SERCANIM NEREDESİN YANIMA GEL
5 şehidin yakınlarını kadın asker ve hemşireler teselli ederek tören alanına getirdi. Şehit yakınlarının feryatları yürek dağlarken, 2 aylık Miray adında kız çocuğu olan şehit Uzman Onbaşı Sercan Bulakın eşi Meryem Bulak gözyaşı dökerek, O benim Sercannım olamaz. O beni bırakmaz. Kızını bırakmaz. Daha kızını görmedi. Kızımı babasız bıraktılar. Canlarımızı aldılar bizden. O benim hayatımdı, her şeyimdi. O daha kızını görmedi. Televizyonlarda izliyordum. Daha dün iki aylık küçük bebek için ağlıyordum. Şimdi herkes benim bebeğime ağlayacak. Benim canımı aldılar benden. Ben nasıl dayanayım. Hangi acıya dayanayım. Onsuzluğa mı? Mirayın babasızlığına mı? Adını koydu gitti. Daha görmedi benim kızımı, görmedi. Daha o çok küçük, Allahım kızımıza bağışla dedim. Bana bağışlamasan da kızımıza bağışla dedim. Onu da çok gördün Allahım bize. Bir koklasaydı bir gelseydi, bir görseydi. Benim Sercannım olamaz. Siz güçlü olduğunuz için ben güçlüydüm diyordu. Canımı nasıl aldınız? Bizim canımız yandı. Benim kızım babasız kaldı. Baba kokusu nedir bilmiyor. Herkes çocuğunun elinde tutup gezerken benim kızım onlara bakacak. Benim babam yok diyecek. Sesiyle ayakta duruyordum. Kendisini göremiyorduk telefon ediyordu, geleceğim diyordu. Bari sesini duyuyorduk artık sesi de yok. Sercannım yiğidim. Sercannım neredesin yanıma gel dedi.

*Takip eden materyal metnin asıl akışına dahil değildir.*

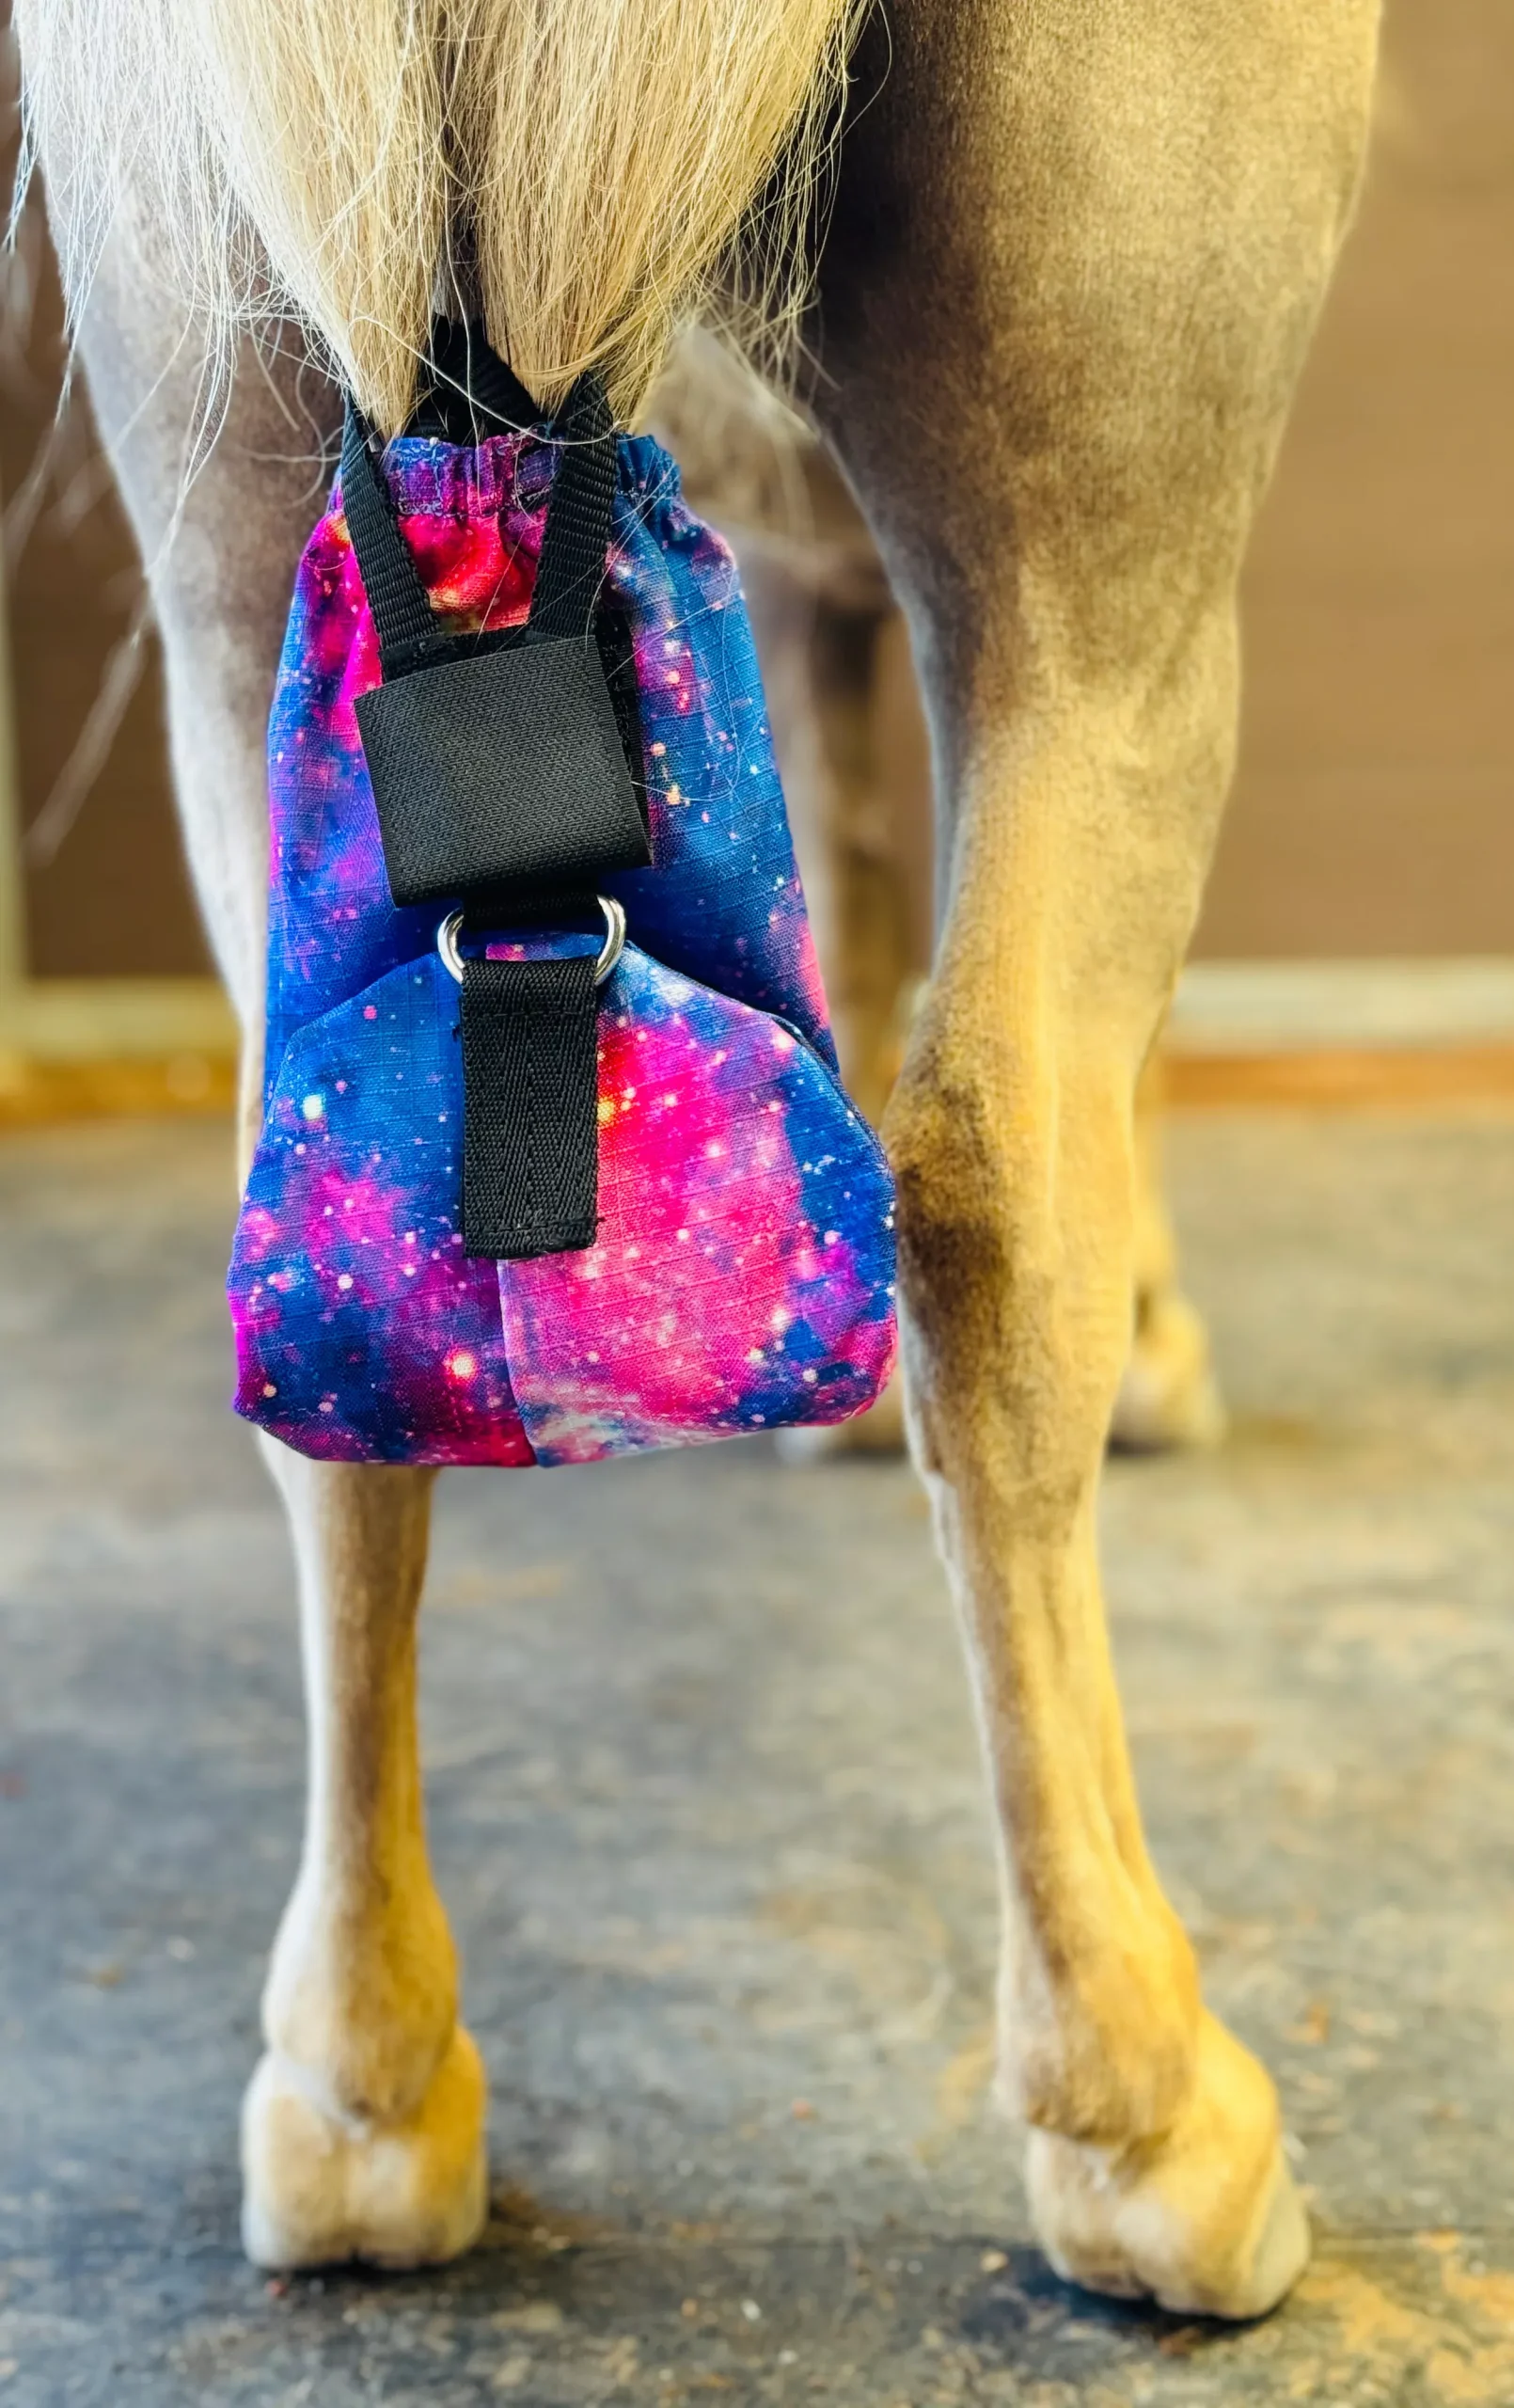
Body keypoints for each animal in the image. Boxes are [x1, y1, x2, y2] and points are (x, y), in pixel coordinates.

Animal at [12, 0, 1381, 2318]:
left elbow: (832, 805)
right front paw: (1159, 1336)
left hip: (218, 438)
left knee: (316, 1330)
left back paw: (364, 2092)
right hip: (1110, 515)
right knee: (998, 1187)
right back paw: (1143, 2108)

YAPTIKLARININ HESABINI VERECEKLER
Şehit askerlerin cenazeleri ambulanslardan alınarak katafalklara konularak öz geçmişleri okundu. Öz geçmişlerin okunmasının ardından konuşan Yüzbaşı Mehmet Halef çelikkollu, Türk milletinin her türlü felaket karşısında büyük bir sabır gösterdiğini belirterek, Vatan söz konusu olduğunda hiçbir fedakarlıktan çekinmemiş gerektiğinde bu uğurda yüz binlerce şehit vermiştir. Hukuku, insan temel hak ve özgürlüklerini eşitliği ve demokrasiyi dilinden düşürmeyen ancak devletin sunduğu tüm bu imkanlardan faydalanarak insanlığa, hukuka, demokrasi ve özgürlüğe tamamen aykırı ve ters en alçak cinayetleri işleyenler ve bu cinayetlere alkış tutanlar şunu asla unutmasınlar. Türkiye Cumhuriyeti kanunları önünde yaptıkları bu caniliklerin hesabını mutlaka vereceklerdir dedi.
ASKERLER GÖZYAŞI DÖKÜP ELİNİ ÖPTÜ
Okunan duaların ardından şehitlerin cenazeleri alınırken, yakınları şehit tabutlarına doğru koştu. Tabutların başlarında gözyaşları döken şehit yakınlarını askerler teselli ederek uzaklaştırdı. Şehitler daha sonra katafalktan alınarak ambulanslara konuldu. Şehit Teğmen Recep Erdoğanın cenazesi Gümüşhaneye, Astsubay Üstçavuş Nusrat Atmaca ile Uzman çavuş Bekir Şimşekin cenazeleri Yozgata, Piyade Uzman çavuş Hüseyin Şerbetçinin cenazesi Hataya, Uzman Onbaşı Sercan Bulakın cenazesi de Ankara Şereflikoçhisara uğurlandı.
Törenden sonra şehit Astsubay Nusrat Atmacanın küçük kızı Ülkü Nisa Atmacanın elini öpmek için askerler peşinden gitti. Gözyaşı döken askerler minik Ülkünün elini öperek, Yalnız değilsin dedi.